◆ PROBLEM
From the entries, copy out every line in which the word "wjazdowych" is found.

(Transcribed page contents)
--- START ---
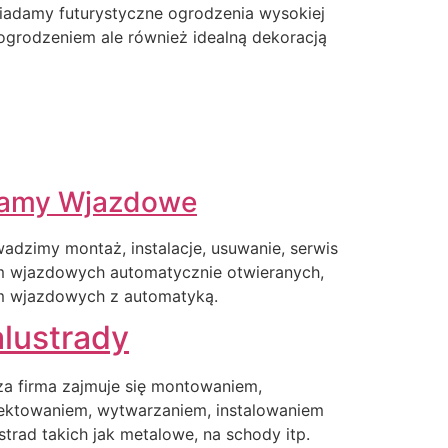
iadamy futurystyczne ogrodzenia wysokiej
o ogrodzeniem ale również idealną dekoracją
amy Wjazdowe
adzimy montaż, instalacje, usuwanie, serwis
m wjazdowych automatycznie otwieranych,
m wjazdowych z automatyką.
lustrady
a firma zajmuje się montowaniem,
ektowaniem, wytwarzaniem, instalowaniem
strad takich jak metalowe, na schody itp.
--- END ---
◆ EXERCISE RESPONSE
m wjazdowych automatycznie otwieranych,
m wjazdowych z automatyką.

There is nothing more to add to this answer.